The Student Room Group

What to do about my working life/job situation/career prospects. grad losing hope

There are a number of points to be made; I'll list them all to be brief:

- I hate my job! In fact, I hate my current boss- she's a control freak, manipulator, sociopath, a liar, and a bully- and very good at it. She pushed my former manager out of his job (who was much nicer) with another colleague and got his job (that's another story). The work is zero hour contract, intensive labor, in a hotel. Very toxic and not good for the morale. Ever since she took over this place is completely different and not for the better.

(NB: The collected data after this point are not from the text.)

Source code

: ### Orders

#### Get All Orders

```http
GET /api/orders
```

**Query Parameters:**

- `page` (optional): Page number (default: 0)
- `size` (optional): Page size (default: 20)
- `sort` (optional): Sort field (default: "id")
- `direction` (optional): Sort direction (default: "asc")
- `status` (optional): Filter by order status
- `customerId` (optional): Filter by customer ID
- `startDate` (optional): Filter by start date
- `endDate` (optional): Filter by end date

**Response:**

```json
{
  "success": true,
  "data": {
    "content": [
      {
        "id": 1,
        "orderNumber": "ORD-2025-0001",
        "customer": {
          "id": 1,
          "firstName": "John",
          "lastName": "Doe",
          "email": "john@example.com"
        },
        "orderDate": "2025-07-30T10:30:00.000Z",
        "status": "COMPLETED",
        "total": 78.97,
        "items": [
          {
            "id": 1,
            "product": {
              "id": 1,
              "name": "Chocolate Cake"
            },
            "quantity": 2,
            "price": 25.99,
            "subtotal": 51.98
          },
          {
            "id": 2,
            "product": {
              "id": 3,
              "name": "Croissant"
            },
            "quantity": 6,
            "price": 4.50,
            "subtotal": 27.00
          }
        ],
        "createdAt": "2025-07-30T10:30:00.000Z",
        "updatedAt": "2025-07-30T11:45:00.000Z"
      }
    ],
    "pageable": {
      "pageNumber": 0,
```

- I'm a graduate, and although I have a degree, I'm trying to find work at the other end of the country to live with my partner. I'm applying online over here for work, but no cigar- I'm thinking about completely jacking in my job here and moving over to be with her. Regardless of having to sign on. I'm just so low with this job, I hate my colleagues and want to live in another city. Would any grads recommend this? I know signing on is probably a pretty brash conclusion, but what else is there I can do? I'd have more chance finding work when there with the help of (dare I say it) the job centre.

- my current job wasn't intended to be a career, nor is it now, but I'm just getting rejection after rejection. It's a blow it my confidence, and starting to think no-one will hire me. Problem is, me and family live here in company owned accommodation and boss is our landlord. We've complained about various incidences over the years to the board of directors, but they shun us and never listen. They like her. HR are external, and they are good mates with her.

We are at this firms beck and call and it makes me angry to think. We have to sit here and comply to my bosses treatment in fear of jobs. It's so easy for me to come back here when I can't find work elsewhere, but I want to stick my two fingers up at my boss for once when I finally do leave.

What can I do? I miss my partner, I wanted to find a decent grad job but unable to find one, so have to stick with this ****** job. Dunno whether been on benefits would be better- genuinely. Worked in this job 8 yrs and for the last four been miserable. I started at 16 now 25. Only job I've had. She always has one up on us, fed up man.

Also; I worry about getting a reference from my boss. Particularly a bad one. I'm not the worlds worst employee, but I've done some bad stuff, and nearly got the sack (gross misconduct), it's on my employment record for some time, which I thought was unfair. I know people that had done far worse and had a slap on wrist. Basically there was a lot of political power play, and favouritism and victimisation. I was frank about stuff online, they found out and dished out A written final letter. There is far much more I could say but I'd rather not, as it leaves a lot of be desired!